“Is this all there is to being a soldier?” a jaded young man asks of an apparently reluctant mentor as he, also reluctantly it seems, prepares to betray his king merely because the balance of power has shifted. Drawing heavily from wuxia and chanbara, Choi Jae-hoon’s The Swordsman (검객, Geomgaek) once again takes on the futility of violence as the two men who might each lay claim to the title attempt to escape the complicated world of Joseon politics but find themselves unable to escape the legacy of the blade while facing an internal debate as to how to protect that which is most precious to them.

Loosely “inspired by true events” as the opening title card insists, the action opens in 1623 with King Gwanghae (Jang Hyun-sung) fleeing the palace in the wake of insurrection. Like pretty much every other ruler, he’s been accused of murdering his siblings to usurp the throne and has lost the the support of the army, including his personal swordsman Min Seung-ho (Jung Man-sik), after instructing his generals to surrender to the enemy. Valiantly protected by lone defender Tae-yul (Jang Hyuk), Gwanghae makes the ultimate sacrifice for his people and agrees to go quietly pausing only to secretly entrust his infant daughter to the last man standing. 

Flashforward 15 years or so and Tae-yul is now a mountain recluse raising his teenage daughter Tae-ok (Kim Hyun-soo) alone in hiding from nefarious forces. The problem is that his eyesight is now failing and a trip to the physician to acquire medicine proves fruitless when it turns out such rare substances are available only to those with connections. Tae-ok wants to take up an offer from a local lord to become his foster daughter in order to get her father the medicine, but he is understandably reluctant. Meanwhile, a new threat has arrived in town in the form of thuggish Qing slave traders apparently intent on further disrupting the already unbalanced Joseon political situation which is divided in support of the Ming. 

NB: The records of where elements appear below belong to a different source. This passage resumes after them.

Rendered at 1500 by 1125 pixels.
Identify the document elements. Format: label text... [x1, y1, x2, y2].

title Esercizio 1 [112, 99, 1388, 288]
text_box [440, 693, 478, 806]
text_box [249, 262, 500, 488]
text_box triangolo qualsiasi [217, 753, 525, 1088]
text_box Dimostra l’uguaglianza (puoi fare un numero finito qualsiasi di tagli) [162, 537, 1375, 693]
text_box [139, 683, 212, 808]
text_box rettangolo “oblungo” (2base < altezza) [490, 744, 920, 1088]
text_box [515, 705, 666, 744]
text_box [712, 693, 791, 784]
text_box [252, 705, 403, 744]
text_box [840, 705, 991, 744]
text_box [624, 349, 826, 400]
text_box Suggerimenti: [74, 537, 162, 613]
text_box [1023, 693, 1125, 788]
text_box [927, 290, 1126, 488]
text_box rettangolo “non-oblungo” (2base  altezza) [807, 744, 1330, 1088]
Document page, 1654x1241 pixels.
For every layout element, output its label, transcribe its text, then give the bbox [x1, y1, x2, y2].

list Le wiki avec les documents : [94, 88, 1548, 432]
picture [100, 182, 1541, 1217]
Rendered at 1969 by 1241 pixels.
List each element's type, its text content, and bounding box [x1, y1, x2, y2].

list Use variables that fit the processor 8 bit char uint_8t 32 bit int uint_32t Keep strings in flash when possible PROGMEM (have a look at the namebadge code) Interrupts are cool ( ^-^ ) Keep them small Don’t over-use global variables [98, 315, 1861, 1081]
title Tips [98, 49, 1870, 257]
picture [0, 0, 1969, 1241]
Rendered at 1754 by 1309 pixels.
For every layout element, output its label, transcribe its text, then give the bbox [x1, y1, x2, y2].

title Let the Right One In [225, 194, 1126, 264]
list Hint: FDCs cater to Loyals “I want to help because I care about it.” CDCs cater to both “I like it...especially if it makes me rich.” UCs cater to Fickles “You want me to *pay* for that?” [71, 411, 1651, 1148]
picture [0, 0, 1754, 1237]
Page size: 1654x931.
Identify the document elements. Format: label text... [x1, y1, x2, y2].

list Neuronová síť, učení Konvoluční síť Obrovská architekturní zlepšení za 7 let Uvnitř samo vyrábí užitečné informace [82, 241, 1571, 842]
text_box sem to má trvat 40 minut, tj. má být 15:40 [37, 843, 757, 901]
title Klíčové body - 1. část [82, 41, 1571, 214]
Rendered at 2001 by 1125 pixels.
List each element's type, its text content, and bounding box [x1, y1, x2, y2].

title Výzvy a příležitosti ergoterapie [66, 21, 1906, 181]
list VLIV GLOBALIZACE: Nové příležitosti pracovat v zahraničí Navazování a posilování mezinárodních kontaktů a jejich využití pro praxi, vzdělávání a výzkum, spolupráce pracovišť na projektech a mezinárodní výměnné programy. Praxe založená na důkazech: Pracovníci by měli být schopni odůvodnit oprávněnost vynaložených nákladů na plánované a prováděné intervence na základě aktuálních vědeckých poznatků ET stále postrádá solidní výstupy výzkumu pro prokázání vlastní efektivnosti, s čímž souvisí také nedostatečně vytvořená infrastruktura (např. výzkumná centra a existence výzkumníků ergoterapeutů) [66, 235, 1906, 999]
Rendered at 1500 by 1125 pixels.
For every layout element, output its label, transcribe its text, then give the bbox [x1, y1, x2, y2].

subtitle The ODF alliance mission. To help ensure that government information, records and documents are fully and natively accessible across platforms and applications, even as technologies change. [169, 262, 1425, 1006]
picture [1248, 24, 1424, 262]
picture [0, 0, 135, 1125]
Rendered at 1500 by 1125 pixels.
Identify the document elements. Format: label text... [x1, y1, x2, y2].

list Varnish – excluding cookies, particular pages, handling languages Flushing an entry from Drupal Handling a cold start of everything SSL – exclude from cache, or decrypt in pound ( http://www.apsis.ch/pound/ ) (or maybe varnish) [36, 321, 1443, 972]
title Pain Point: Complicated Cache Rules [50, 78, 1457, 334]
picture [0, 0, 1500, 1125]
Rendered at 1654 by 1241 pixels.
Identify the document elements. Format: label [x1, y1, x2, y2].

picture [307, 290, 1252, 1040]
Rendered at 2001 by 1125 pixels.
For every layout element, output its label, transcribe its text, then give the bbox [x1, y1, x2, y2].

The political context in itself is only subtly conveyed, though this is a rare period drama in which the focus is only tangentially on courtly intrigue in the suggestions that constant machinations by ambitious lords have undermined the notions of soldierly honour and loyalty that ordinarily support the feudal system. The conflicted Min, a man of the sword, retires from the court because he isn’t certain he acted correctly in his actions towards Gwanghae and fears he was merely manipulated as he later is by bloodthirsty slave trader Gurantai (Joe Taslim). Gurantai and his henchmen seem to be on the look out solely for a worthy opponent to satiate their boredom, threatening an entire kingdom in the process. Tae-yul, by contrast, has renounced the way of the sword altogether and attempted to isolate himself from worldly violence in order to better protect his daughter only to find himself dragged down from the mountain by her love for him in insisting he find the means to fix his eyes. 

When Tae-ok is kidnapped by Gurantai who has figured out who she is (in one sense or another), Tae-yul enters full on Taken mode determined to save both the girl herself and reclaim this relic of an earlier, purer world to which she is perhaps the heir pausing only to free a few slaves on his way. Operating on a much lower budget than your average period drama, Choi shoots mainly in a shaky handheld maintaining an indieish aesthetic in keeping with the rough and ready quality of the narrative which seems to draw equally from Hollywood westerns, Hong Kong wuxia, and Japanese samurai movies in its relentless drive towards the final showdown. Making a few points about he changing nature of the times and the futility of violence, the minions of a venal lord are eventually cutdown by rows of Qing armed with rifles while they flounder helplessly with only their blades, swordsmanship itself now an obsolete art though apparently one still valuable to bored, insecure leaders such as Gurantai. Nevertheless, the expertly choreographed action scenes have a mounting intensity from Tae-yul’s early refusal to unsheathe his distinctive double-edged blade to the merciless killing of a female bystander at the film’s conclusion. Ending with an ironic return to the world, apparently now changed, The Swordsman kicks back against feudal hypocrisies while its blinded hero uses the only weapons available to him in order to protect what he considers to be worth protecting. 


The Swordsman streamed as part of the Glasgow Film Festival.